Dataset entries
----
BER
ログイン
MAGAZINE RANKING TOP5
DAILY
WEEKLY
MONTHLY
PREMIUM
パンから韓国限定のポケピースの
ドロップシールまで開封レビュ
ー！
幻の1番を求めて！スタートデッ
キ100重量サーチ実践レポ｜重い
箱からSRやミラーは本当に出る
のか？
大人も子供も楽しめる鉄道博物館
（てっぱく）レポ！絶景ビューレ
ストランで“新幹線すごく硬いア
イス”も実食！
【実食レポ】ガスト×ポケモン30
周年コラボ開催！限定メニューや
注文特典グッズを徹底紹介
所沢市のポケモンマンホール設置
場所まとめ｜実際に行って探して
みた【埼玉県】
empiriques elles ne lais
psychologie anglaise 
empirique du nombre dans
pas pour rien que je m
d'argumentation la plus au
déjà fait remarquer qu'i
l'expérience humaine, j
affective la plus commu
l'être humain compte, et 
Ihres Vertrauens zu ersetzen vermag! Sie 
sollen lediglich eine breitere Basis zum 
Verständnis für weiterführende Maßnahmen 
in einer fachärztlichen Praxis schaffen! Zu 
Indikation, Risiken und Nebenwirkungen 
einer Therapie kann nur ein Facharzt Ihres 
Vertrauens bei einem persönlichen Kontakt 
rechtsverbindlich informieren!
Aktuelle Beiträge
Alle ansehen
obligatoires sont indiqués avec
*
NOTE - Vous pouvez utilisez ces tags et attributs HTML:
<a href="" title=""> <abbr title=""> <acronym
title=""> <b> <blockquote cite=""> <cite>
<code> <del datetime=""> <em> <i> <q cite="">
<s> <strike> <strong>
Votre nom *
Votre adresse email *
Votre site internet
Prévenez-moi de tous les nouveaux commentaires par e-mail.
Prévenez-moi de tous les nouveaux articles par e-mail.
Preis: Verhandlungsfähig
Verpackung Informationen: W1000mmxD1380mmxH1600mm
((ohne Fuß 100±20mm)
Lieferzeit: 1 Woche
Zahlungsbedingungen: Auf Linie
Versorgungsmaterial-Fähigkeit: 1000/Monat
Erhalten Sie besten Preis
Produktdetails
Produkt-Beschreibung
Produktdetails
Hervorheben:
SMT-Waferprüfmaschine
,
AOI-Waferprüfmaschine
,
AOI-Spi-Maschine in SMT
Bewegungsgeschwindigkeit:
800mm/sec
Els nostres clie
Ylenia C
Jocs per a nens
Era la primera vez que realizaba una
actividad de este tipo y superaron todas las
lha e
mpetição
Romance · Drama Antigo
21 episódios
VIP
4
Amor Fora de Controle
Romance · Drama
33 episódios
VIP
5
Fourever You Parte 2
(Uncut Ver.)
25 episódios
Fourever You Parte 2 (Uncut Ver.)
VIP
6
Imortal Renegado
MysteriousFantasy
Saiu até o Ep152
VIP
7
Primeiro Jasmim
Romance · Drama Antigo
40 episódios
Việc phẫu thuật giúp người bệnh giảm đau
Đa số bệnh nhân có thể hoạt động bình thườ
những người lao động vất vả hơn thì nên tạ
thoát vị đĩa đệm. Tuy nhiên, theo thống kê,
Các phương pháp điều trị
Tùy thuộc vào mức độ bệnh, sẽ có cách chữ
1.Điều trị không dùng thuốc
----
**The problem**: Please transcribe the data above without changes, from its first line to its "sollen lediglich eine breitere Basis zum" line, and leave out anything past that.

**Reply to the task**:
BER
ログイン
MAGAZINE RANKING TOP5
DAILY
WEEKLY
MONTHLY
PREMIUM
パンから韓国限定のポケピースの
ドロップシールまで開封レビュ
ー！
幻の1番を求めて！スタートデッ
キ100重量サーチ実践レポ｜重い
箱からSRやミラーは本当に出る
のか？
大人も子供も楽しめる鉄道博物館
（てっぱく）レポ！絶景ビューレ
ストランで“新幹線すごく硬いア
イス”も実食！
【実食レポ】ガスト×ポケモン30
周年コラボ開催！限定メニューや
注文特典グッズを徹底紹介
所沢市のポケモンマンホール設置
場所まとめ｜実際に行って探して
みた【埼玉県】
empiriques elles ne lais
psychologie anglaise 
empirique du nombre dans
pas pour rien que je m
d'argumentation la plus au
déjà fait remarquer qu'i
l'expérience humaine, j
affective la plus commu
l'être humain compte, et 
Ihres Vertrauens zu ersetzen vermag! Sie 
sollen lediglich eine breitere Basis zum 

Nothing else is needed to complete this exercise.